Заехал, допустим, кто-то по части 4-й статьи 159 и отказывается платить. Что происходит? Спускают его на сборку <сборное отделение>. Подходят с пристрастием: кровь, караул! Так же нельзя. Как-то говорил Малышу, этому перекачанному: «Остановись, не бей кулаком хотя бы, бей ладошкой». А он: «А что такого-то? Он заслужил». Деньги, которые берутся со 159-й и с барыг (ст. 228, наркотики. — Е.М.), — это грязные деньги. Настоящим ворам такие деньги не нужны.
Рожок — жадный и подлый. Вот в расход он пишет 100 тысяч за месяц — «за встречи» (в кабинете Саши-майора). Или 150 тысяч — «за встречи». Никто же не пойдет спрашивать: отдавал ли и сколько?
Приход-расход по всей тюрьме нужно свести. Есть ответственный, ему «на общее» каждый месяц приходит от каждой камеры в пределах 10 тысяч. На старом корпусе 28 людских хат. Ну и дальше новый корпус, там тоже камеры. Все приходит в одну камеру, к Афоне. И он уже выводит общую сумму, допустим, 500 тысяч. Чистыми деньгами.

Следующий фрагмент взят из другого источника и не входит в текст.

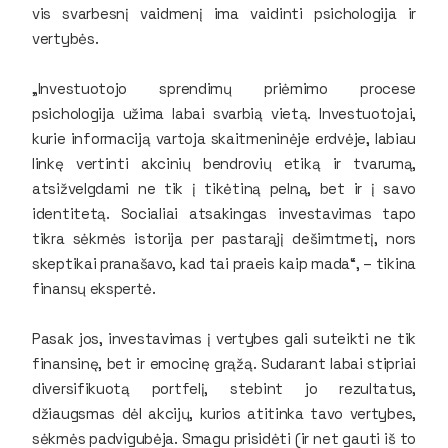
vis svarbesnį vaidmenį ima vaidinti psichologija ir
vertybės.
„Investuotojo sprendimų priėmimo procese
psichologija užima labai svarbią vietą. Investuotojai,
kurie informaciją vartoja skaitmeninėje erdvėje, labiau
linkę vertinti akcinių bendrovių etiką ir tvarumą,
atsižvelgdami ne tik į tikėtiną pelną, bet ir į savo
identitetą. Socialiai atsakingas investavimas tapo
tikra sėkmės istorija per pastarąjį dešimtmetį, nors
skeptikai pranašavo, kad tai praeis kaip mada“, – tikina
finansų ekspertė.
Pasak jos, investavimas į vertybes gali suteikti ne tik
finansinę, bet ir emocinę grąžą. Sudarant labai stipriai
diversifikuotą portfelį, stebint jo rezultatus,
džiaugsmas dėl akcijų, kurios atitinka tavo vertybes,
sėkmės padvigubėja. Smagu prisidėti (ir net gauti iš to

Еще можно договориться за деньги перевестись в другую камеру. Перевод в другую камеру — это тоже заработок. Можно за 5 тысяч. А если человек имеет возможности, можно и за 100 тысяч. По ситуации. Деньги идут Рожку. Он на банковском счете их держит. Точнее, на банковском счете своей жены — Инны. У жены Рожка несколько счетов. Оттуда и распределяются потоки. (По имеющейся информации, деньги аккумулируются не только на счетах Инны Алексеевны Рожок, но и на счетах жены смотрящего за старым корпусом Афони (Александра Афанасьева) — Инги Климентьевны. Для сведения правоохранительных органов: номер одного из счетов в Сбербанке есть в редакции. — Е.М.)
P.S. 12 января 2016 года редакция «Новой газеты» на основании Закона о СМИ направила начальнику УФСИН России по г. Москве генерал-майору внутренней службы Игорю Клименову официальный запрос с просьбой ответить: имеют ли место в московских изоляторах факты вымогательства денег, движимого и недвижимого имущества у заключенных как со стороны сотрудников, так и со стороны других заключенных? УФСИН по Москве в лице первого заместителя начальника Залесова ответил, что «для предоставления корректной информации по вашему запросу, в письме необходимо указать интересующий редакцию период времени». Интересно, что подразумевает полковник внутренней службы Залесов под «периодом времени»? Вымогательства в московских СИЗО носят цикличный характер? Правильно мы вас поняли, господин Залесов? Сейчас, видимо, тот самый цикл.
P.P.S. На прошлой неделе в СИЗО-4 вновь имел место случай суицида заключенного. По нашим данным, причиной стали вымогательства и угроза жизни.